Tobias R. war wohl psychisch krank

BKA-Präsident Holger Münch sagte auch: „Der mutmaßliche Täter war wohl psychisch krank.“ Genau geprüft werden soll jetzt, warum er den Behörden bislang nicht aufgefallen ist. „Welche Anlässe hätte es ergeben, um das Risiko dieser Person zu erkennen?“, habe er an dieser Frage großes Interesse. Das auf der Homepage eingestellte „Manifest“ sei am 22. Januar letztmals aktualisiert worden, wann es ursprünglich eingestellt wurde, wisse man noch nicht genau. Am 14. Februar habe Tobias R. zuletzt ein Video auf Youtube veröffentlicht.

※

Arbeitsaufträge
A. Schreiben Sie aus dem Textauszug über Tobias R. den Abschnitt ab, der bei „Tobias R. war“ beginnt und bei „auf Youtube veröffentlicht.“ endet.
B. Beantworten Sie mithilfe des Textauszugs über Tobias R. diese Fragen:
(i) Wer ist Präsident des BKA?
(ii) Wann wurde das „Manifest“ auf der Homepage zuletzt aktualisiert?
(iii) Was veröffentlichte Tobias R. am 14. Februar?

Datensätze
※

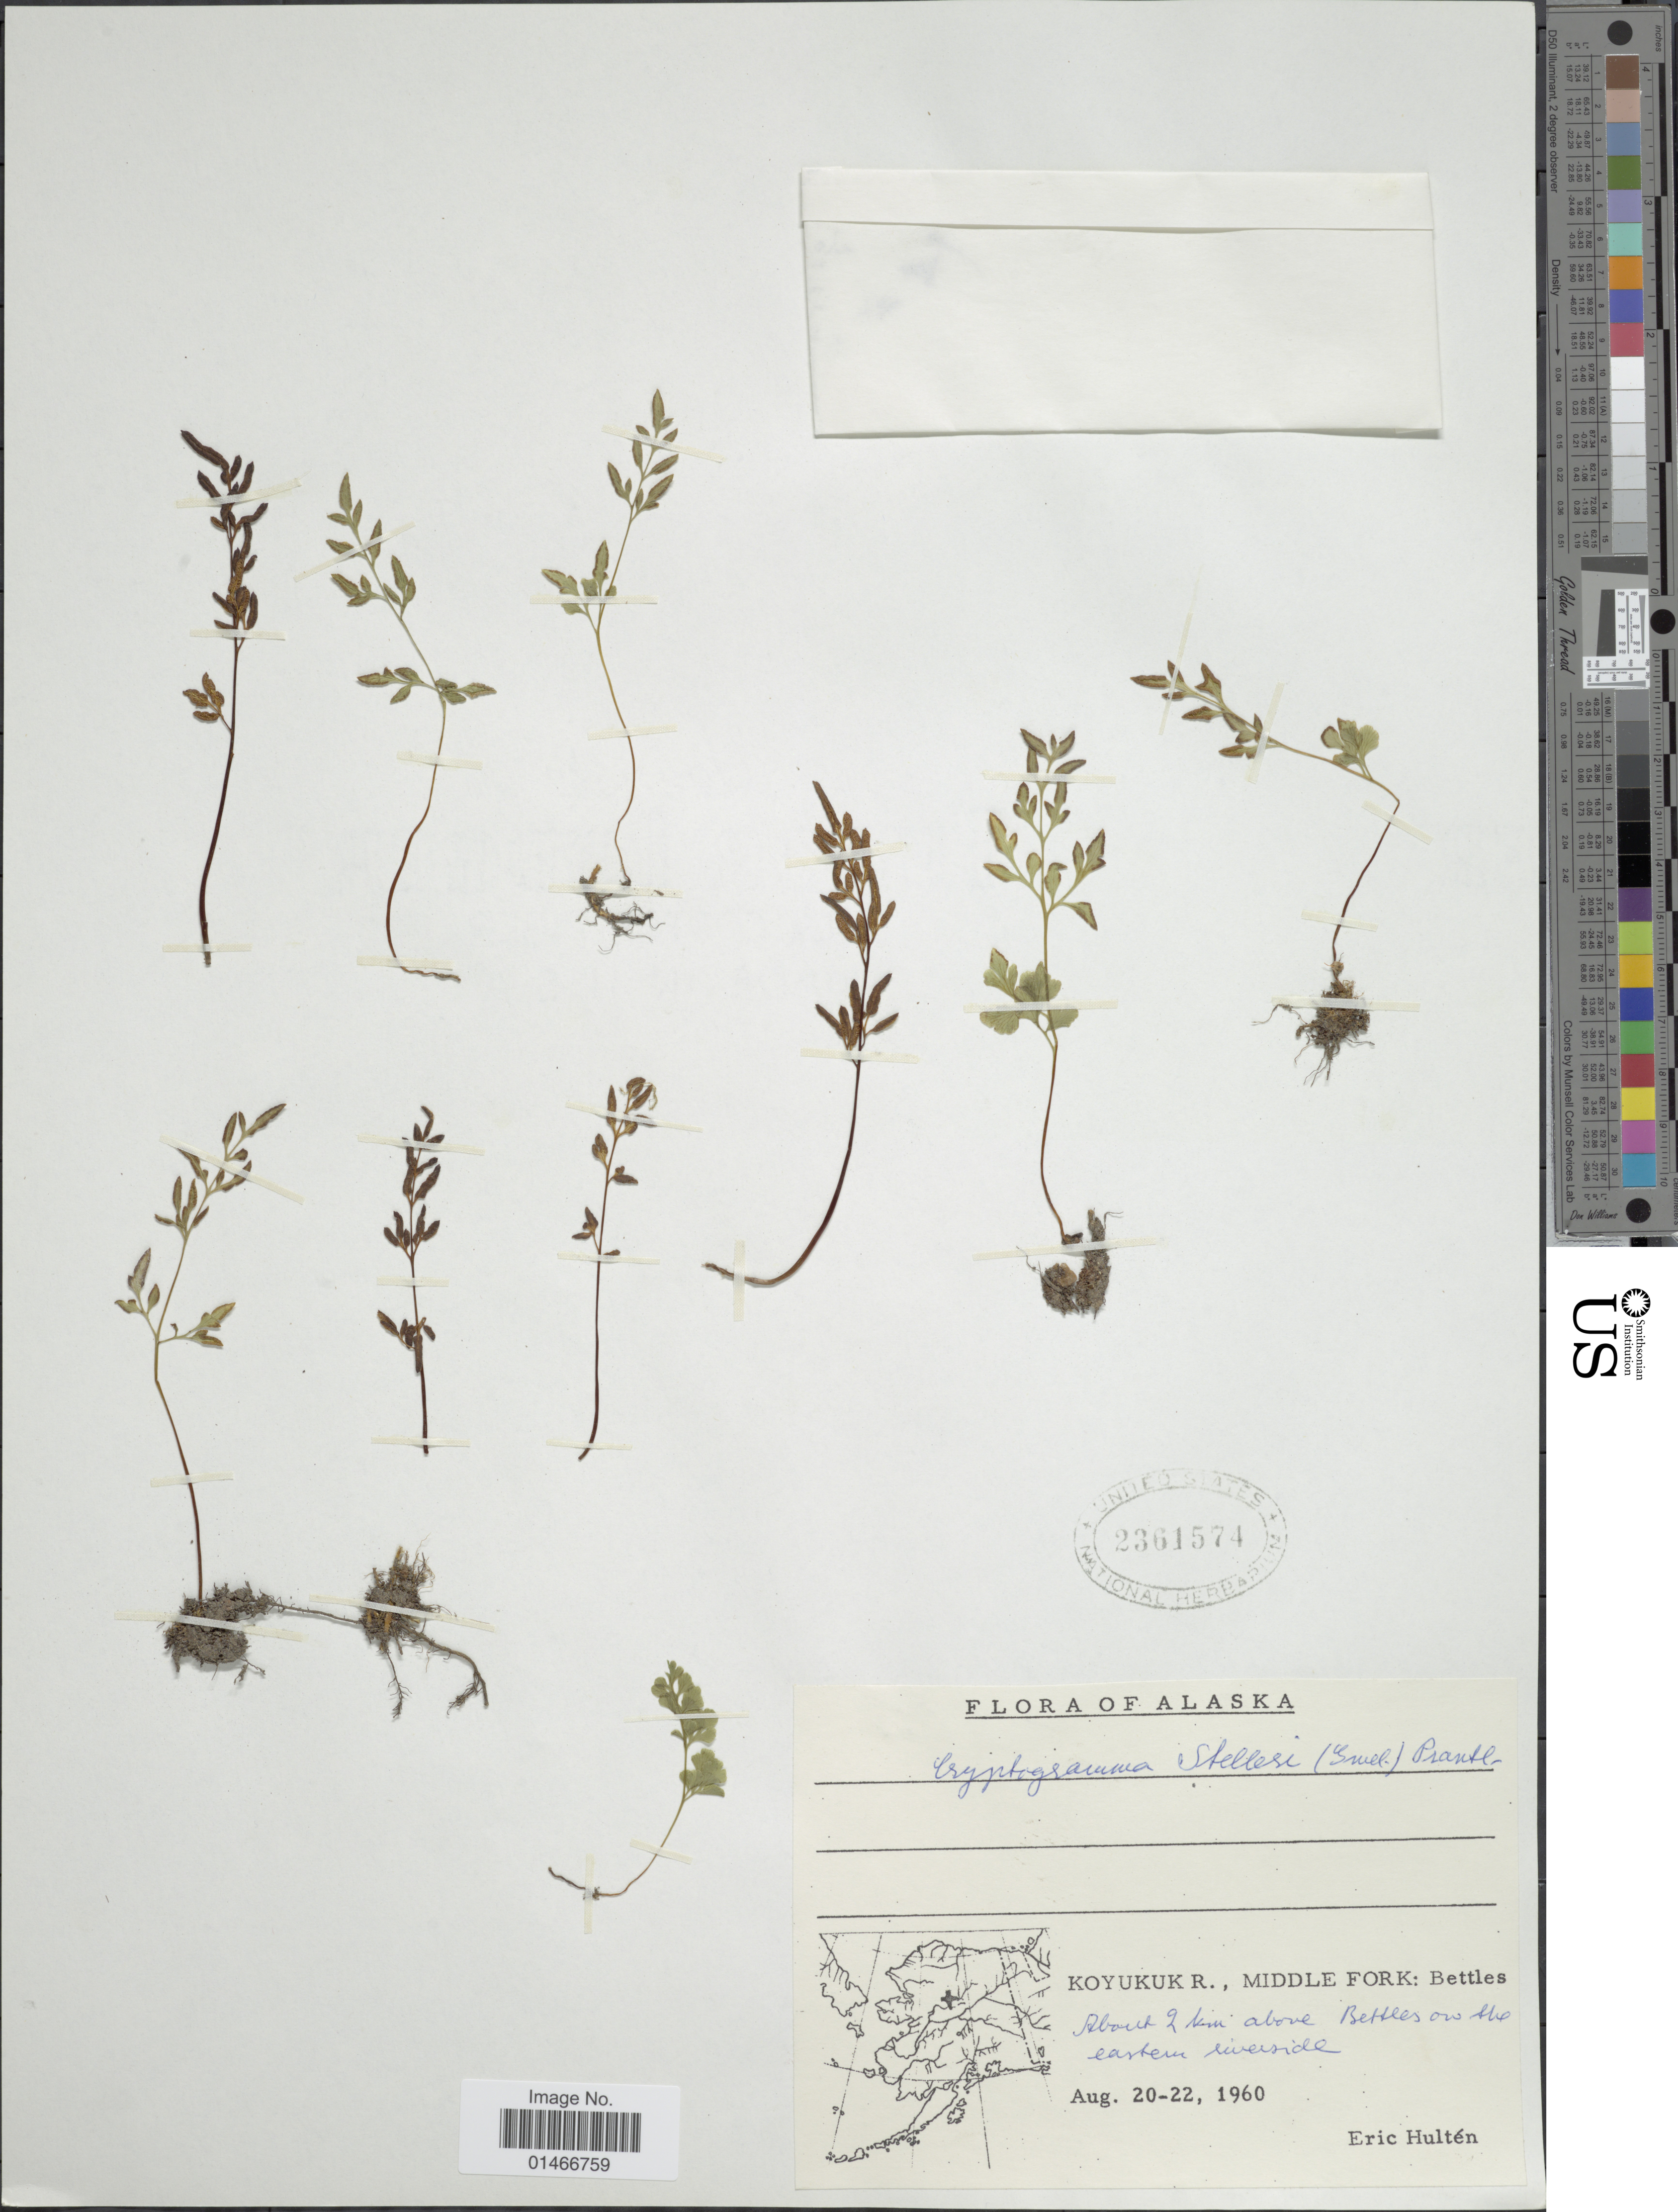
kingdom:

※

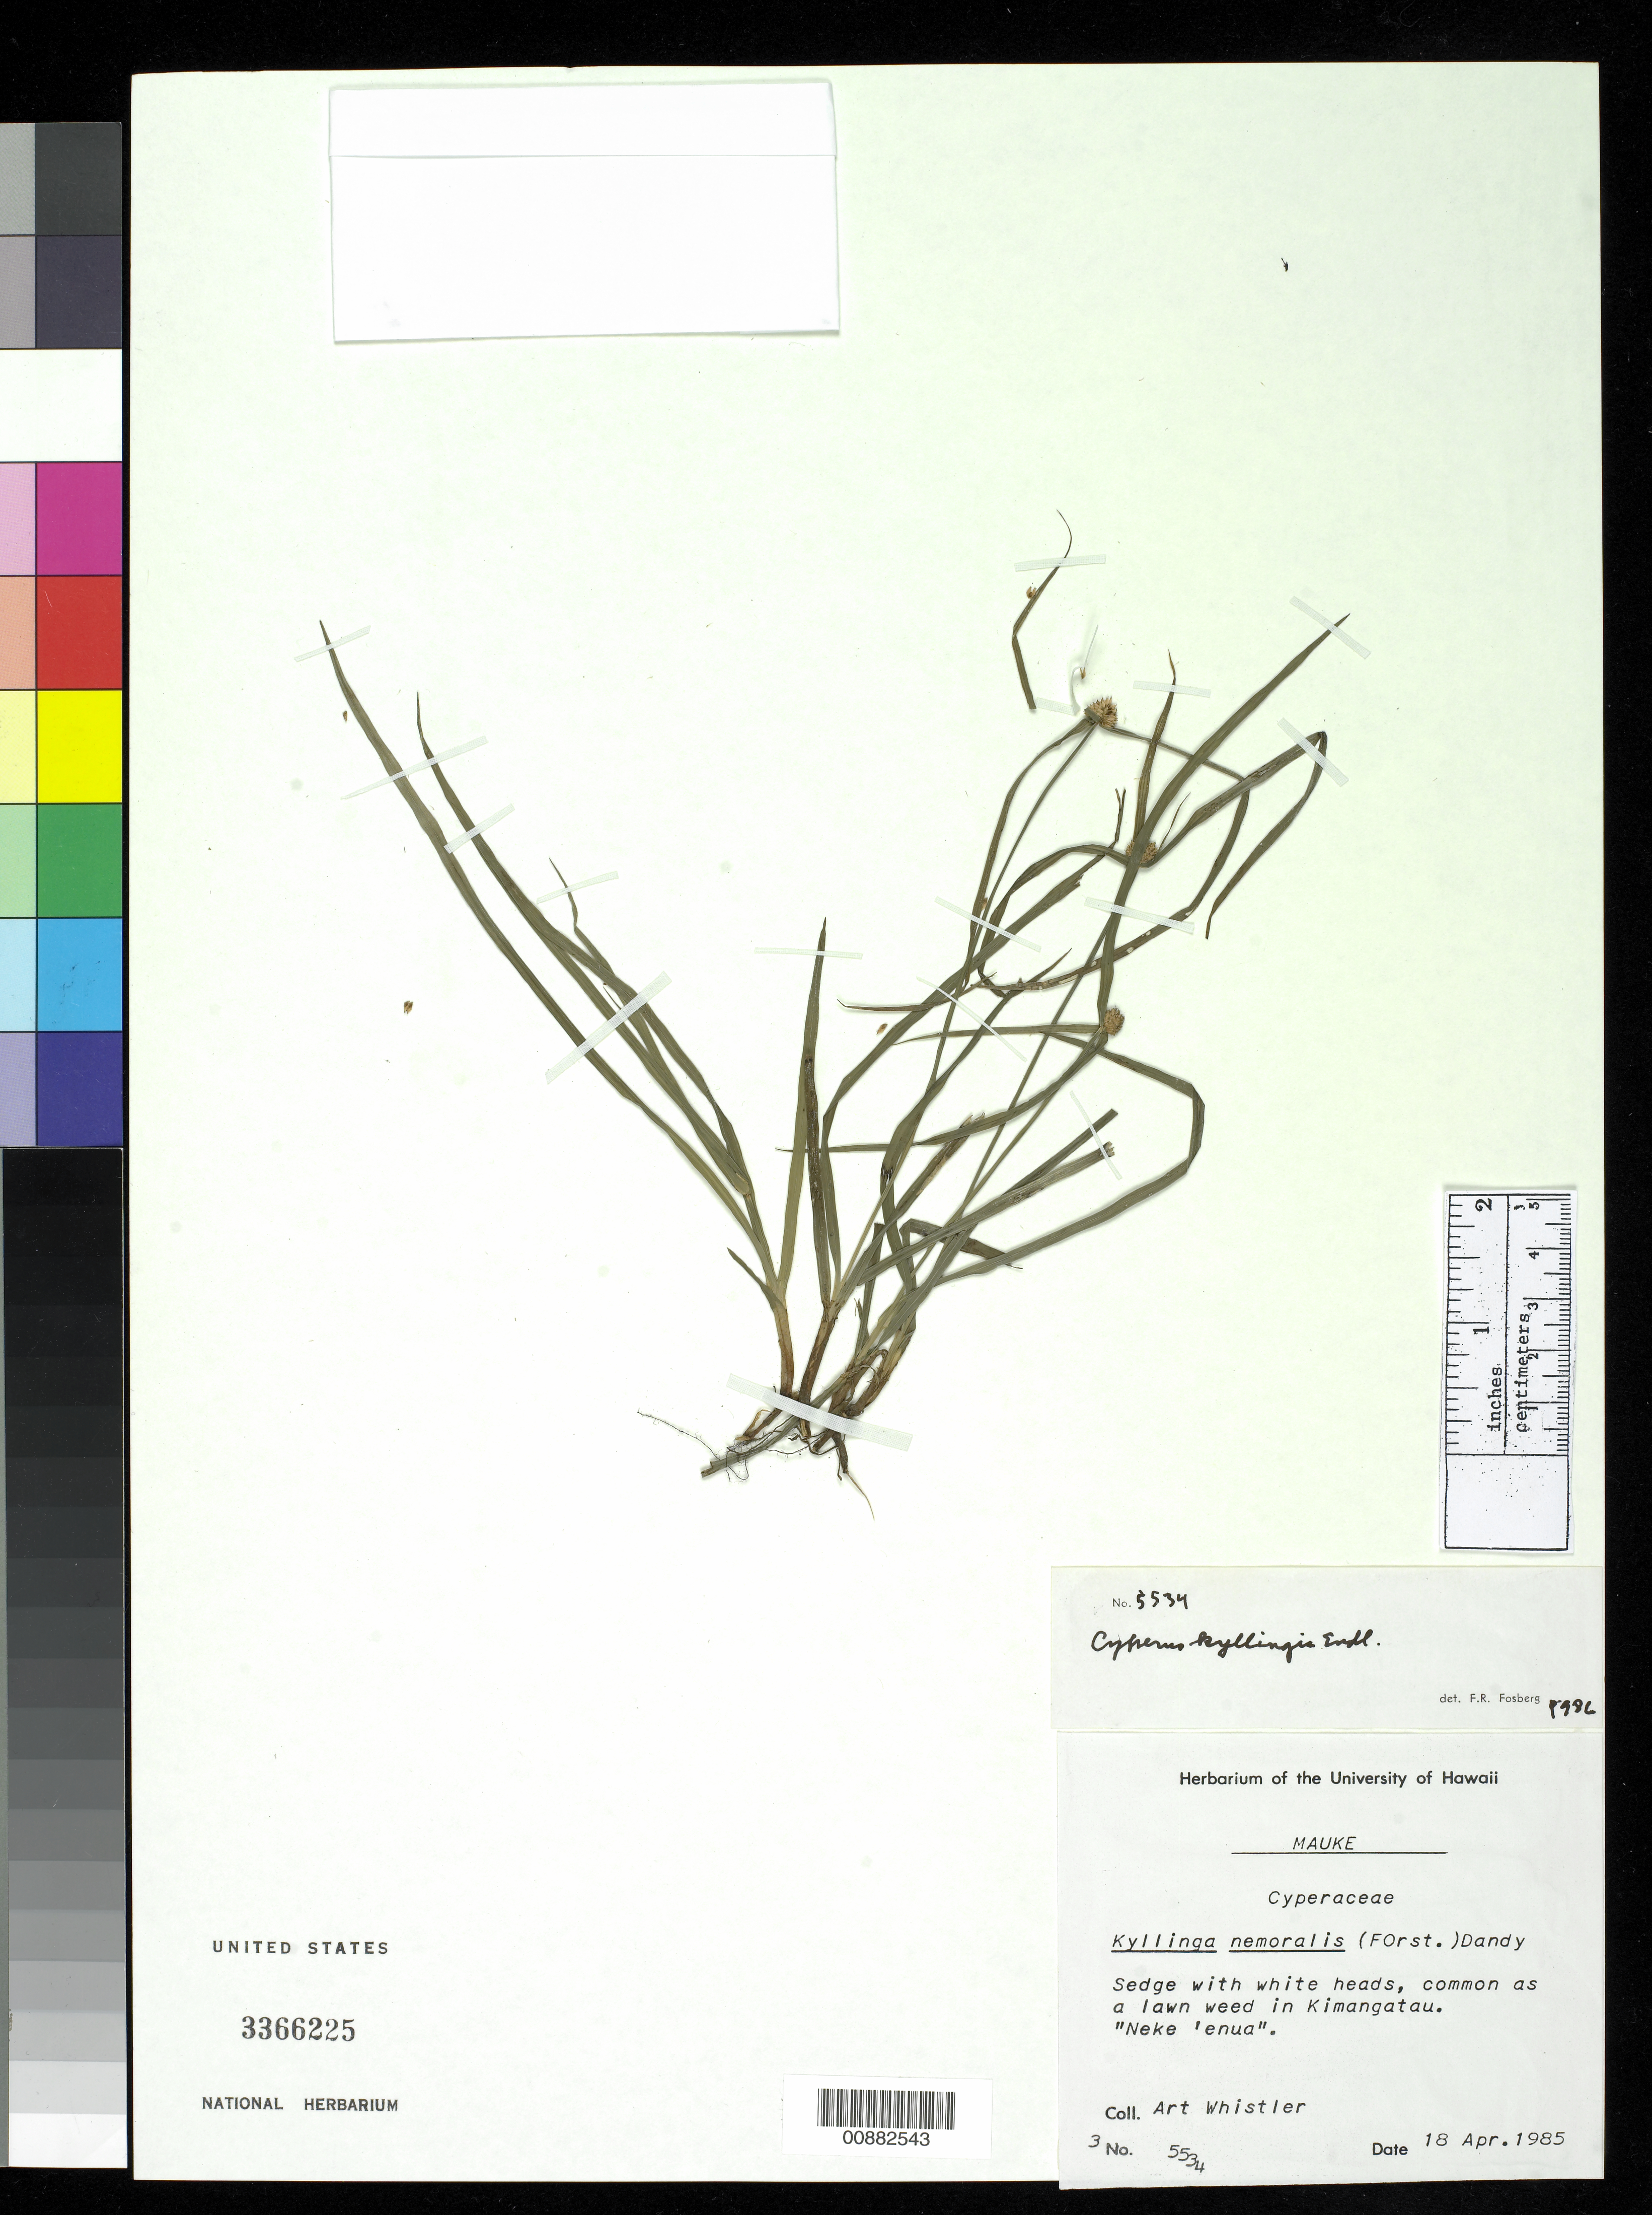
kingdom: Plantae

※

Lösungen
A.
Tobias R. war wohl psychisch krank

BKA-Präsident Holger Münch sagte auch: „Der mutmaßliche Täter war wohl psychisch krank.“ Genau geprüft werden soll jetzt, warum er den Behörden bislang nicht aufgefallen ist. „Welche Anlässe hätte es ergeben, um das Risiko dieser Person zu erkennen?“, habe er an dieser Frage großes Interesse. Das auf der Homepage eingestellte „Manifest“ sei am 22. Januar letztmals aktualisiert worden, wann es ursprünglich eingestellt wurde, wisse man noch nicht genau. Am 14. Februar habe Tobias R. zuletzt ein Video auf Youtube veröffentlicht.

B.
(i) Holger Münch
(ii) Am 22. Januar
(iii) Ein Video auf Youtube